Abstract

Tricuspid valve orifice and tricuspid valve anulus areas were measured simultaneously in the anesthetized dog with a newly developed area-measuring system based on electromagnetic induction. This system permitted real-time monitoring of the area enclosed by the edges of valve leaflets and by the juncture of the valve leaflet and the cardiac wall in situ, without artificial constraint to the valve motion. Right atrial and right ventricular pressures were measured with two catheter-tipped micromanometers. During control state, tricuspid valve orifice area (TOA) increased up to its peak [1.38 +/- 0.26 cm2 (mean +/- SD)] coincidently with either atrial systole or rapid ventricular filling. Atrial contraction evoked distinct presystolic tricuspid anulus narrowing with concomitant slow TOA reduction. This slow TOA reduction began 30.0 +/- 16.1 msec before systolic atrioventricular pressure crossover, and the following rapid TOA decrease was completed 38.7 +/- 12.2 msec after systolic atrioventricular pressure crossover. TOA began to increase 48.4 +/- 30.4 msec before diastolic atrioventricular pressure crossover at the end portion of the isovolumic relaxation phase, opposing residual transvalvular pressure gradient (3.33 +/- 1.79 mm Hg). The slow presystolic TOA decrease was considered to be a reflection of the presystolic anulus narrowing caused by atrial systole. An isolated atrial contraction induced by administering 1 mg acetylcholine chloride into the atrioventricular node artery or by vagus nerve stimulation could produce complete valve closure. Even in an isolated atrial contraction, the inflection point that marks the boundary between slow "atriogenic" closure presumably due to anulus narrowing and rapid closure presumably due to hemodynamic force was easily identified.

Prompt: Copy out the abstract on tricuspid valve area measurement word for word.

(Data records)

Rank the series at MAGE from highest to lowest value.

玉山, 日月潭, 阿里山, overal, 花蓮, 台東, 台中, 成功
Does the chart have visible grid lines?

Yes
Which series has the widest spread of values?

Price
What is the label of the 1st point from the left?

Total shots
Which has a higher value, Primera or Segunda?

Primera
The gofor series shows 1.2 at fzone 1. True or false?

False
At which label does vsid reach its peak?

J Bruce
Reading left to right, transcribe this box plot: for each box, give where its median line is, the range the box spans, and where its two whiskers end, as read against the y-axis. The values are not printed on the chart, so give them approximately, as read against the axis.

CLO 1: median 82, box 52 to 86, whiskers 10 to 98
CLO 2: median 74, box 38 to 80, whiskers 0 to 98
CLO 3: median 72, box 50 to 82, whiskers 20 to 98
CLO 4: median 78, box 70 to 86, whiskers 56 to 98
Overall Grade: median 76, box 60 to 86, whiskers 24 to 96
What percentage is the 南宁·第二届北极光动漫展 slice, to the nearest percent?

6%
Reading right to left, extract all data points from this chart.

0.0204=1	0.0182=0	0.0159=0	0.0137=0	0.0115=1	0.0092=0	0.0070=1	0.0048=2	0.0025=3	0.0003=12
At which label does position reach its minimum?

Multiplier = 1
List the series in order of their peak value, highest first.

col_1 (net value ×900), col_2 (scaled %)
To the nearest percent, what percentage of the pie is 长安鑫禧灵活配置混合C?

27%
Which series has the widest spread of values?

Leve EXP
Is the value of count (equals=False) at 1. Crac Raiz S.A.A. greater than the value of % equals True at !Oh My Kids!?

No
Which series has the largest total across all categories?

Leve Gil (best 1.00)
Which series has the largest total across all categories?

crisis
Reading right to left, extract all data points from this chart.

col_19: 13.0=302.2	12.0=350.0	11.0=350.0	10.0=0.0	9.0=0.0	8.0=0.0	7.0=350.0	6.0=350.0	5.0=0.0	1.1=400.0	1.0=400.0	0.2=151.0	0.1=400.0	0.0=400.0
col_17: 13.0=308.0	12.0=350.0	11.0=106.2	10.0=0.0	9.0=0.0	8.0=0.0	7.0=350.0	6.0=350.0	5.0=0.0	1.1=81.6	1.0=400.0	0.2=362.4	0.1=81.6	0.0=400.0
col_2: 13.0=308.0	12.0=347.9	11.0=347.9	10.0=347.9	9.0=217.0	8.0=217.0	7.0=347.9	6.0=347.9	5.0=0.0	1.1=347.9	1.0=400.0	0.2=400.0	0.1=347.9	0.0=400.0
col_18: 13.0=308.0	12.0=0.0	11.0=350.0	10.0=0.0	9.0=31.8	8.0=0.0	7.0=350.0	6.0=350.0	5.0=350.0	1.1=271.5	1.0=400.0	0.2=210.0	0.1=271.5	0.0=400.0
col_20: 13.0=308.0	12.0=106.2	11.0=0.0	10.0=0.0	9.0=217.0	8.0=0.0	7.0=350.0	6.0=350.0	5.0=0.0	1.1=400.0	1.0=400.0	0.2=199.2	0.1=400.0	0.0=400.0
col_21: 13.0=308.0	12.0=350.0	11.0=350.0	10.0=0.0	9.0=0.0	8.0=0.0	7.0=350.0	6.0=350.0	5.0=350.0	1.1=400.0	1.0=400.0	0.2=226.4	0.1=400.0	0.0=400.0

Answer section:
Abstract

Tricuspid valve orifice and tricuspid valve anulus areas were measured simultaneously in the anesthetized dog with a newly developed area-measuring system based on electromagnetic induction. This system permitted real-time monitoring of the area enclosed by the edges of valve leaflets and by the juncture of the valve leaflet and the cardiac wall in situ, without artificial constraint to the valve motion. Right atrial and right ventricular pressures were measured with two catheter-tipped micromanometers. During control state, tricuspid valve orifice area (TOA) increased up to its peak [1.38 +/- 0.26 cm2 (mean +/- SD)] coincidently with either atrial systole or rapid ventricular filling. Atrial contraction evoked distinct presystolic tricuspid anulus narrowing with concomitant slow TOA reduction. This slow TOA reduction began 30.0 +/- 16.1 msec before systolic atrioventricular pressure crossover, and the following rapid TOA decrease was completed 38.7 +/- 12.2 msec after systolic atrioventricular pressure crossover. TOA began to increase 48.4 +/- 30.4 msec before diastolic atrioventricular pressure crossover at the end portion of the isovolumic relaxation phase, opposing residual transvalvular pressure gradient (3.33 +/- 1.79 mm Hg). The slow presystolic TOA decrease was considered to be a reflection of the presystolic anulus narrowing caused by atrial systole. An isolated atrial contraction induced by administering 1 mg acetylcholine chloride into the atrioventricular node artery or by vagus nerve stimulation could produce complete valve closure. Even in an isolated atrial contraction, the inflection point that marks the boundary between slow "atriogenic" closure presumably due to anulus narrowing and rapid closure presumably due to hemodynamic force was easily identified.